Plain-text document sources:
——

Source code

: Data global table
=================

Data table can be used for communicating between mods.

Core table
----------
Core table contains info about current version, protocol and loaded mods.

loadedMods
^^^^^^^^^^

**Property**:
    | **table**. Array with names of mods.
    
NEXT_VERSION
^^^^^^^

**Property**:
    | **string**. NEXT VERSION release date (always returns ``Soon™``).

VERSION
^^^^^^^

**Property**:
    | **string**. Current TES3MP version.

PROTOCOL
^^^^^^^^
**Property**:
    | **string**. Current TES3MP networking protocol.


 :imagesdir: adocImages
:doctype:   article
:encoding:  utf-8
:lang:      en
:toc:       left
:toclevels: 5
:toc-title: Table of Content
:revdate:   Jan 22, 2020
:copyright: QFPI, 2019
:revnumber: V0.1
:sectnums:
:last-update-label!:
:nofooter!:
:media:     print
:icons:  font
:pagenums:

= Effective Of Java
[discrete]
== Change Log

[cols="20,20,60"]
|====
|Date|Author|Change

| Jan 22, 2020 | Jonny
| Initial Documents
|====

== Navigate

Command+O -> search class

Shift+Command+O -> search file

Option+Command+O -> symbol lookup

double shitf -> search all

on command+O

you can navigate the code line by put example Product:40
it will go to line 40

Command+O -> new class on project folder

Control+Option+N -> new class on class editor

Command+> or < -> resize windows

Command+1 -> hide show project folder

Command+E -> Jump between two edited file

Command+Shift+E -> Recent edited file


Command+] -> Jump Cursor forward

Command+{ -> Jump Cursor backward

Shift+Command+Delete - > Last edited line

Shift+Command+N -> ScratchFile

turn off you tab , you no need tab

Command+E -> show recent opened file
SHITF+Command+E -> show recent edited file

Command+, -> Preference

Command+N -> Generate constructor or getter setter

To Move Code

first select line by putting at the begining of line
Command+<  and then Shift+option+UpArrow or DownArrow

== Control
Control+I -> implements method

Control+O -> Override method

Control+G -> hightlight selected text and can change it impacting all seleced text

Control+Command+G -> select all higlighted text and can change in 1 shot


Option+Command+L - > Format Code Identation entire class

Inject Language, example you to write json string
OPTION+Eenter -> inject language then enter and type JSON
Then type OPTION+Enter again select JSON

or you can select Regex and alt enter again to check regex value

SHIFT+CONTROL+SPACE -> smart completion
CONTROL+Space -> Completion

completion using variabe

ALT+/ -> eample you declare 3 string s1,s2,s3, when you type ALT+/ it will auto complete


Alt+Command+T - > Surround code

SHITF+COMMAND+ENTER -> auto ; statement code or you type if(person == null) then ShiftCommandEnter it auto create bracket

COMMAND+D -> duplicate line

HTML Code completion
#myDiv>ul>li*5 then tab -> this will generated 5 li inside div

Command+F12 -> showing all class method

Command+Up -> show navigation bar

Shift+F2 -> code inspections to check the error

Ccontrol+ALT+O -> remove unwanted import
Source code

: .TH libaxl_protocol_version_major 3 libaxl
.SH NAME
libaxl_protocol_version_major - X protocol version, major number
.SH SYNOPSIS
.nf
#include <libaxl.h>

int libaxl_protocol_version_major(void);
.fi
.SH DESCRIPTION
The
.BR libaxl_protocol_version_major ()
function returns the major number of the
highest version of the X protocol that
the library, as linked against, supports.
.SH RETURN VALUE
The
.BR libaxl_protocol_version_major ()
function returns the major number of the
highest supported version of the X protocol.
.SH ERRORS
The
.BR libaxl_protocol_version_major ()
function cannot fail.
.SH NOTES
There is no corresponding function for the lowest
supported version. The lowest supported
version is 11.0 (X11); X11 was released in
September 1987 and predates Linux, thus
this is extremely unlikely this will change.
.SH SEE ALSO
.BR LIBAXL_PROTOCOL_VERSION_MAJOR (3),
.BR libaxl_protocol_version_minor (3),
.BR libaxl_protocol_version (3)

——

Your answer should be the records above, set down exactly.

(Solution for this exercise)
Source code

: Data global table
=================

Data table can be used for communicating between mods.

Core table
----------
Core table contains info about current version, protocol and loaded mods.

loadedMods
^^^^^^^^^^

**Property**:
    | **table**. Array with names of mods.
    
NEXT_VERSION
^^^^^^^

**Property**:
    | **string**. NEXT VERSION release date (always returns ``Soon™``).

VERSION
^^^^^^^

**Property**:
    | **string**. Current TES3MP version.

PROTOCOL
^^^^^^^^
**Property**:
    | **string**. Current TES3MP networking protocol.


 :imagesdir: adocImages
:doctype:   article
:encoding:  utf-8
:lang:      en
:toc:       left
:toclevels: 5
:toc-title: Table of Content
:revdate:   Jan 22, 2020
:copyright: QFPI, 2019
:revnumber: V0.1
:sectnums:
:last-update-label!:
:nofooter!:
:media:     print
:icons:  font
:pagenums:

= Effective Of Java
[discrete]
== Change Log

[cols="20,20,60"]
|====
|Date|Author|Change

| Jan 22, 2020 | Jonny
| Initial Documents
|====

== Navigate

Command+O -> search class

Shift+Command+O -> search file

Option+Command+O -> symbol lookup

double shitf -> search all

on command+O

you can navigate the code line by put example Product:40
it will go to line 40

Command+O -> new class on project folder

Control+Option+N -> new class on class editor

Command+> or < -> resize windows

Command+1 -> hide show project folder

Command+E -> Jump between two edited file

Command+Shift+E -> Recent edited file


Command+] -> Jump Cursor forward

Command+{ -> Jump Cursor backward

Shift+Command+Delete - > Last edited line

Shift+Command+N -> ScratchFile

turn off you tab , you no need tab

Command+E -> show recent opened file
SHITF+Command+E -> show recent edited file

Command+, -> Preference

Command+N -> Generate constructor or getter setter

To Move Code

first select line by putting at the begining of line
Command+<  and then Shift+option+UpArrow or DownArrow

== Control
Control+I -> implements method

Control+O -> Override method

Control+G -> hightlight selected text and can change it impacting all seleced text

Control+Command+G -> select all higlighted text and can change in 1 shot


Option+Command+L - > Format Code Identation entire class

Inject Language, example you to write json string
OPTION+Eenter -> inject language then enter and type JSON
Then type OPTION+Enter again select JSON

or you can select Regex and alt enter again to check regex value

SHIFT+CONTROL+SPACE -> smart completion
CONTROL+Space -> Completion

completion using variabe

ALT+/ -> eample you declare 3 string s1,s2,s3, when you type ALT+/ it will auto complete


Alt+Command+T - > Surround code

SHITF+COMMAND+ENTER -> auto ; statement code or you type if(person == null) then ShiftCommandEnter it auto create bracket

COMMAND+D -> duplicate line

HTML Code completion
#myDiv>ul>li*5 then tab -> this will generated 5 li inside div

Command+F12 -> showing all class method

Command+Up -> show navigation bar

Shift+F2 -> code inspections to check the error

Ccontrol+ALT+O -> remove unwanted import
Source code

: .TH libaxl_protocol_version_major 3 libaxl
.SH NAME
libaxl_protocol_version_major - X protocol version, major number
.SH SYNOPSIS
.nf
#include <libaxl.h>

int libaxl_protocol_version_major(void);
.fi
.SH DESCRIPTION
The
.BR libaxl_protocol_version_major ()
function returns the major number of the
highest version of the X protocol that
the library, as linked against, supports.
.SH RETURN VALUE
The
.BR libaxl_protocol_version_major ()
function returns the major number of the
highest supported version of the X protocol.
.SH ERRORS
The
.BR libaxl_protocol_version_major ()
function cannot fail.
.SH NOTES
There is no corresponding function for the lowest
supported version. The lowest supported
version is 11.0 (X11); X11 was released in
September 1987 and predates Linux, thus
this is extremely unlikely this will change.
.SH SEE ALSO
.BR LIBAXL_PROTOCOL_VERSION_MAJOR (3),
.BR libaxl_protocol_version_minor (3),
.BR libaxl_protocol_version (3)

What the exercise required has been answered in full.